ICANN Gets Tough With Registerfly, Locks Domains

MARINA DEL REY, Calif. — Concerned over scandal-ridden Registerfly, officials at ICANN said they plan to sue the domain registrar and lock down all of the company’s domains to prevent hijackers and speculators from misappropriating the online properties during the crisis.

Registerfly, which is two weeks into a bitter power struggle between now-CEO John Naruszewicz and ousted former CEO Kevin Medina, came to the attention of ICANN when the agency stepped in and threatened to cancel Registerfly’s accreditation.

The two dueling Registerfly bosses met each other in a Feb. 12 lawsuit, when Naruszewicz secured a preliminary injunction preventing Medina from accessing company funds.

Naruszewicz claimed that Medina had used corporate money to pay for a life of luxury — including a $10,000-per-month Miami Beach penthouse and a $9,000 escort — at the expense of the company and its customers.

For nearly a year, Registerfly customers complained that they had been over-billed for their domains and blocked from transferring them.

In a letter to Registerfly last week, ICANN took the unprecedented action of threatening to cancel the registrar’s contract if it could not address customer concerns. As additional insurance, ICANN sent a separate letter demanding that Registerfly makes its data available to ICANN for copying and inspection. That request for data would have allowed ICANN to preserve the estimated 2 million domain names registered with Registerfly should the company go under.

According to a correspondence published by ICANN yesterday, Registerfly refused to turn over the data, prompting ICANN to persuade the major generic top-level domain registries to lock down all Registerfly domains.

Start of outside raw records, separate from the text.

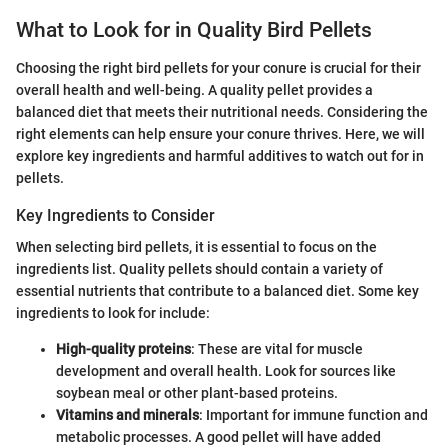
What to Look for in Quality Bird Pellets
Choosing the right bird pellets for your conure is crucial for their
overall health and well-being. A quality pellet provides a
balanced diet that meets their nutritional needs. Considering the
right elements can help ensure your conure thrives. Here, we will
explore key ingredients and harmful additives to watch out for in
pellets.
Key Ingredients to Consider
When selecting bird pellets, it is essential to focus on the
ingredients list. Quality pellets should contain a variety of
essential nutrients that contribute to a balanced diet. Some key
ingredients to look for include:
High-quality proteins
: These are vital for muscle
development and overall health. Look for sources like
soybean meal or other plant-based proteins.
Vitamins and minerals
: Important for immune function and
metabolic processes. A good pellet will have added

VeriSign, NeuStar and Afilias, which run the .com, .net, .biz and .info namespaces, have locked all pending-expiration Registerfly domains into a "Server-Delete-Prohibited" status, at the request of ICANN.

“This will prevent them from being deleted from the registry and becoming available for re-registration by others,” an ICANN spokesman said.

When a domain registration expires, it is almost always re-registered by automated systems run by domain speculators or domain parking firms. If the original domain owners fail to register the domain before expiration, they are often forced to buy it back at a premium.

ICANN said it was taking action, in part, to thwart attempts by domain parking firms and speculators looking to take advantage of the crisis.

ICANN also said it would sue Registerfly as early as Tuesday, charging breach of contract.

An email seeking comment from Registerfly was not returned by post time.